▶ Exercise
Go through the records and give the number of lines that include "result", with nothing else.

▶ Provided data
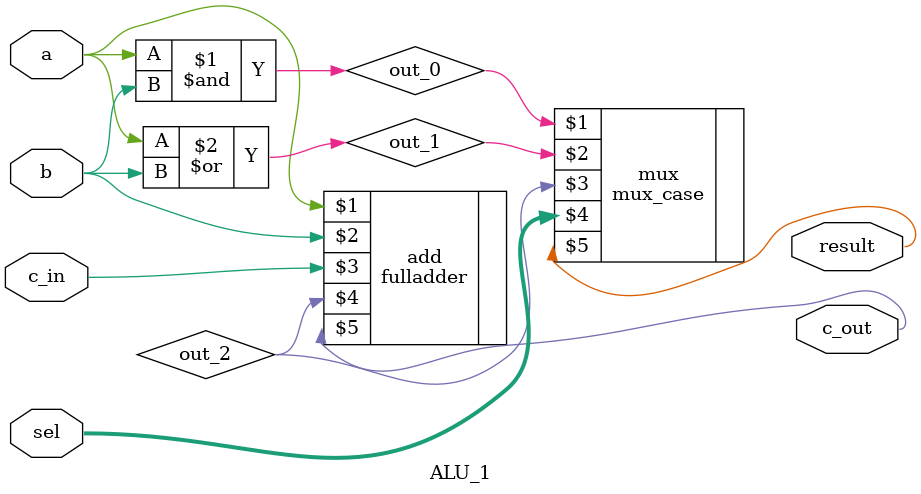
<source format=v>
module ALU_1 (input a, input b, input c_in, input [1:0]sel, output result, c_out);
    wire out_0, out_1, out_2;
    assign out_0 = a & b;
    assign out_1 = a | b;
    fulladder add(a, b, c_in, out_2, c_out);
    mux_case mux(out_0, out_1, out_2, sel, result);
endmodule

</source>
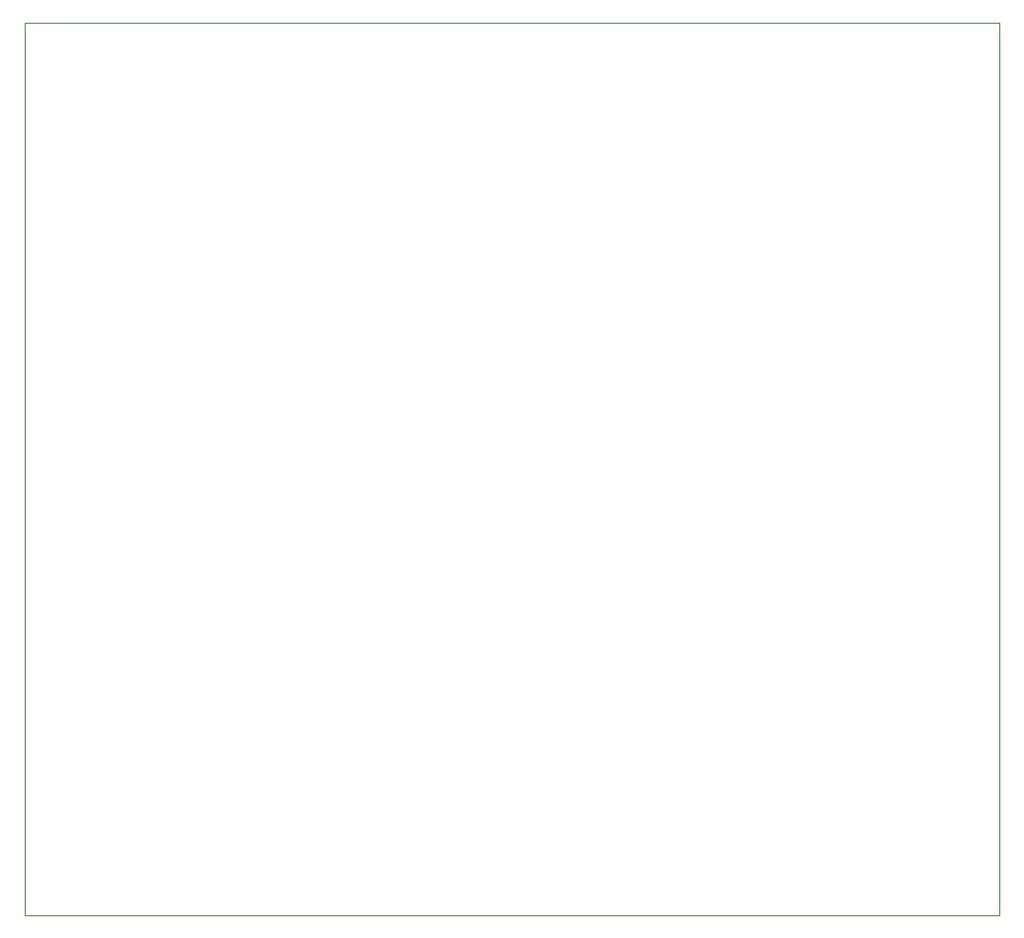
<source format=gm1>
G04 #@! TF.GenerationSoftware,KiCad,Pcbnew,(5.1.4)-1*
G04 #@! TF.CreationDate,2020-08-22T19:17:11-06:00*
G04 #@! TF.ProjectId,smolPad,736d6f6c-5061-4642-9e6b-696361645f70,rev?*
G04 #@! TF.SameCoordinates,Original*
G04 #@! TF.FileFunction,Profile,NP*
%FSLAX46Y46*%
G04 Gerber Fmt 4.6, Leading zero omitted, Abs format (unit mm)*
G04 Created by KiCad (PCBNEW (5.1.4)-1) date 2020-08-22 19:17:11*
%MOMM*%
%LPD*%
G04 APERTURE LIST*
%ADD10C,0.050000*%
G04 APERTURE END LIST*
D10*
X119250000Y-126750000D02*
X119250000Y-50250000D01*
X202750000Y-126750000D02*
X119250000Y-126750000D01*
X202750000Y-50250000D02*
X202750000Y-50500000D01*
X119250000Y-50250000D02*
X202750000Y-50250000D01*
X119250000Y-50250000D02*
X119250000Y-50250000D01*
X202750000Y-126750000D02*
X202750000Y-50500000D01*
M02*

</source>
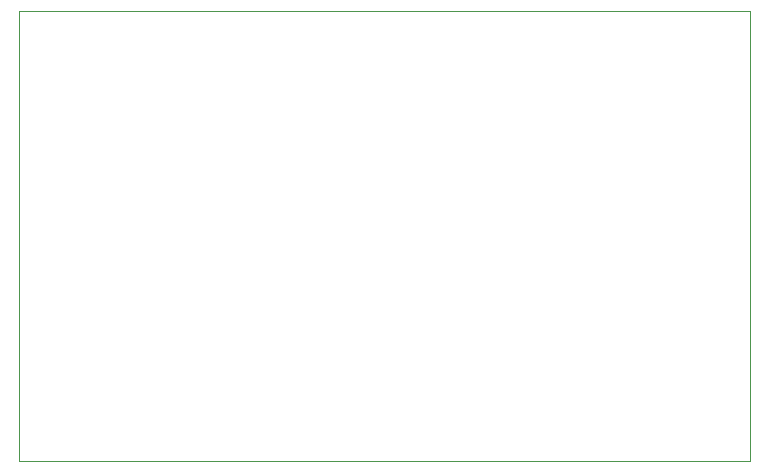
<source format=gbr>
%TF.GenerationSoftware,KiCad,Pcbnew,9.0.3*%
%TF.CreationDate,2025-07-11T18:10:02-07:00*%
%TF.ProjectId,hackpad,6861636b-7061-4642-9e6b-696361645f70,rev?*%
%TF.SameCoordinates,Original*%
%TF.FileFunction,Profile,NP*%
%FSLAX46Y46*%
G04 Gerber Fmt 4.6, Leading zero omitted, Abs format (unit mm)*
G04 Created by KiCad (PCBNEW 9.0.3) date 2025-07-11 18:10:02*
%MOMM*%
%LPD*%
G01*
G04 APERTURE LIST*
%TA.AperFunction,Profile*%
%ADD10C,0.050000*%
%TD*%
G04 APERTURE END LIST*
D10*
X109537500Y-26193750D02*
X171450000Y-26193750D01*
X171450000Y-64293750D01*
X109537500Y-64293750D01*
X109537500Y-26193750D01*
M02*

</source>
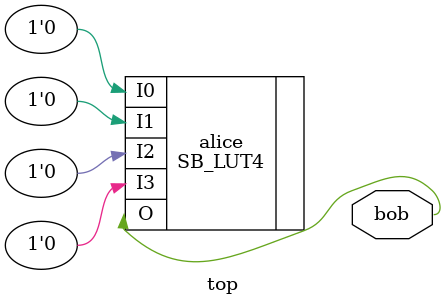
<source format=v>
module top(output bob);
	(* syn_noprune *)
	SB_LUT4 #(
		.LUT_INIT(16'b0000_0000_0000_0000)
	) alice (
		.I0(1'b0),
		.I1(1'b0),
		.I2(1'b0),
		.I3(1'b0),
		.O(bob)
	);
endmodule

</source>
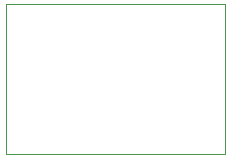
<source format=gbr>
G04 #@! TF.GenerationSoftware,KiCad,Pcbnew,(5.1.5)-3*
G04 #@! TF.CreationDate,2020-12-21T13:16:17+01:00*
G04 #@! TF.ProjectId,epimetheus_si7021,6570696d-6574-4686-9575-735f73693730,rev?*
G04 #@! TF.SameCoordinates,Original*
G04 #@! TF.FileFunction,Profile,NP*
%FSLAX46Y46*%
G04 Gerber Fmt 4.6, Leading zero omitted, Abs format (unit mm)*
G04 Created by KiCad (PCBNEW (5.1.5)-3) date 2020-12-21 13:16:17*
%MOMM*%
%LPD*%
G04 APERTURE LIST*
%ADD10C,0.050000*%
G04 APERTURE END LIST*
D10*
X180340000Y-37338000D02*
X180340000Y-24638000D01*
X180340000Y-24638000D02*
X161798000Y-24638000D01*
X161798000Y-37338000D02*
X180340000Y-37338000D01*
X161798000Y-24638000D02*
X161798000Y-37338000D01*
M02*

</source>
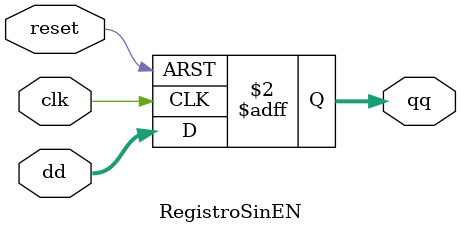
<source format=v>
`timescale 1ns / 1ps
module RegistroSinEN#(parameter bits=12)(

input wire clk, reset ,
input wire [bits-1:0] dd ,
output reg [bits-1:0] qq
);

always @(posedge clk, posedge reset)
begin
if (reset)
qq <= 0;
else 
qq <= dd ;
end
endmodule
</source>
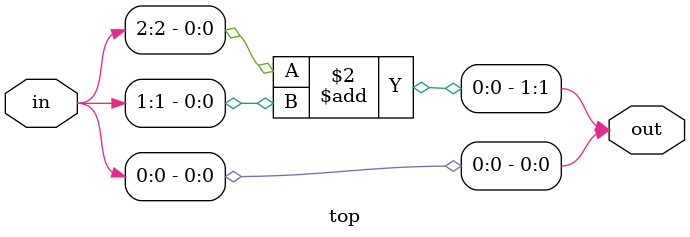
<source format=sv>
module top (
  input [2:0] in,
  output reg [1:0] out
);

  always @*
  begin
    out[1] = in[2] + in[1];
    out[0] = in[0];
  end

endmodule

</source>
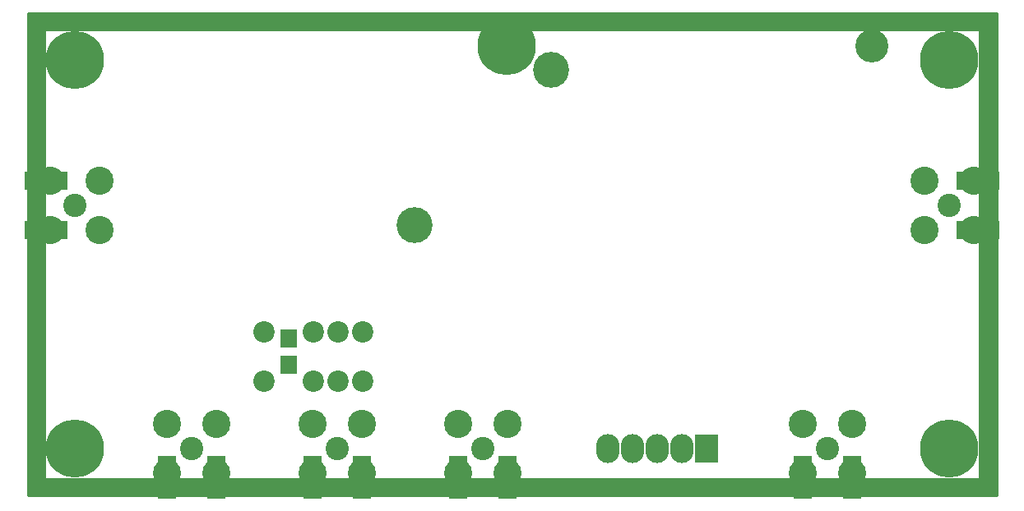
<source format=gbs>
G04 #@! TF.FileFunction,Soldermask,Bot*
%FSLAX46Y46*%
G04 Gerber Fmt 4.6, Leading zero omitted, Abs format (unit mm)*
G04 Created by KiCad (PCBNEW 4.0.7) date 01/05/18 17:09:15*
%MOMM*%
%LPD*%
G01*
G04 APERTURE LIST*
%ADD10C,0.100000*%
%ADD11C,6.000000*%
%ADD12C,3.400000*%
%ADD13C,2.200000*%
%ADD14C,2.398980*%
%ADD15C,2.899360*%
%ADD16R,1.900000X4.400000*%
%ADD17R,2.400000X3.000000*%
%ADD18O,2.400000X3.000000*%
%ADD19R,4.400000X1.900000*%
%ADD20R,1.700000X1.900000*%
%ADD21C,3.700000*%
%ADD22C,0.254000*%
G04 APERTURE END LIST*
D10*
D11*
X139405000Y-88570000D03*
D12*
X177000000Y-88500000D03*
D13*
X114500000Y-123040000D03*
X114500000Y-117960000D03*
X124660000Y-123040000D03*
X119580000Y-123040000D03*
X122100000Y-123040000D03*
X124660000Y-117960000D03*
X119580000Y-117960000D03*
X122120000Y-117960000D03*
D14*
X95000000Y-105000000D03*
D15*
X97540000Y-102460000D03*
X97540000Y-107540000D03*
X92460000Y-107540000D03*
X92460000Y-102460000D03*
D16*
X109540000Y-133000000D03*
X104460000Y-133000000D03*
D14*
X107000000Y-130000000D03*
D15*
X109540000Y-127460000D03*
X109540000Y-132540000D03*
X104460000Y-132540000D03*
X104460000Y-127460000D03*
D16*
X124540000Y-133000000D03*
X119460000Y-133000000D03*
D14*
X122000000Y-130000000D03*
D15*
X124540000Y-127460000D03*
X124540000Y-132540000D03*
X119460000Y-132540000D03*
X119460000Y-127460000D03*
D17*
X160000000Y-130000000D03*
D18*
X157460000Y-130000000D03*
X154920000Y-130000000D03*
X152380000Y-130000000D03*
X149840000Y-130000000D03*
D19*
X92000000Y-107540000D03*
X92000000Y-102460000D03*
X188000000Y-102460000D03*
X188000000Y-107540000D03*
D14*
X185000000Y-105000000D03*
D15*
X187540000Y-102460000D03*
X187540000Y-107540000D03*
X182460000Y-107540000D03*
X182460000Y-102460000D03*
D11*
X95000000Y-130000000D03*
X185000000Y-130000000D03*
X95000000Y-90000000D03*
X185000000Y-90000000D03*
D16*
X139540000Y-133000000D03*
X134460000Y-133000000D03*
D14*
X137000000Y-130000000D03*
D15*
X139540000Y-127460000D03*
X139540000Y-132540000D03*
X134460000Y-132540000D03*
X134460000Y-127460000D03*
D14*
X172500000Y-130000000D03*
D15*
X175040000Y-127460000D03*
X175040000Y-132540000D03*
X169960000Y-132540000D03*
X169960000Y-127460000D03*
D16*
X175040000Y-133000000D03*
X169960000Y-133000000D03*
D20*
X117000000Y-121350000D03*
X117000000Y-118650000D03*
D21*
X144000000Y-91000000D03*
X130000000Y-107000000D03*
D22*
G36*
X189873000Y-134873000D02*
X90127000Y-134873000D01*
X90127000Y-87000000D01*
X91873000Y-87000000D01*
X91873000Y-133000000D01*
X91883006Y-133049410D01*
X91911447Y-133091035D01*
X91953841Y-133118315D01*
X92000000Y-133127000D01*
X188000000Y-133127000D01*
X188049410Y-133116994D01*
X188091035Y-133088553D01*
X188118315Y-133046159D01*
X188127000Y-133000000D01*
X188127000Y-87000000D01*
X188116994Y-86950590D01*
X188088553Y-86908965D01*
X188046159Y-86881685D01*
X188000000Y-86873000D01*
X92000000Y-86873000D01*
X91950590Y-86883006D01*
X91908965Y-86911447D01*
X91881685Y-86953841D01*
X91873000Y-87000000D01*
X90127000Y-87000000D01*
X90127000Y-85127000D01*
X189873000Y-85127000D01*
X189873000Y-134873000D01*
X189873000Y-134873000D01*
G37*
X189873000Y-134873000D02*
X90127000Y-134873000D01*
X90127000Y-87000000D01*
X91873000Y-87000000D01*
X91873000Y-133000000D01*
X91883006Y-133049410D01*
X91911447Y-133091035D01*
X91953841Y-133118315D01*
X92000000Y-133127000D01*
X188000000Y-133127000D01*
X188049410Y-133116994D01*
X188091035Y-133088553D01*
X188118315Y-133046159D01*
X188127000Y-133000000D01*
X188127000Y-87000000D01*
X188116994Y-86950590D01*
X188088553Y-86908965D01*
X188046159Y-86881685D01*
X188000000Y-86873000D01*
X92000000Y-86873000D01*
X91950590Y-86883006D01*
X91908965Y-86911447D01*
X91881685Y-86953841D01*
X91873000Y-87000000D01*
X90127000Y-87000000D01*
X90127000Y-85127000D01*
X189873000Y-85127000D01*
X189873000Y-134873000D01*
M02*

</source>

▶ Answer to this exercise
2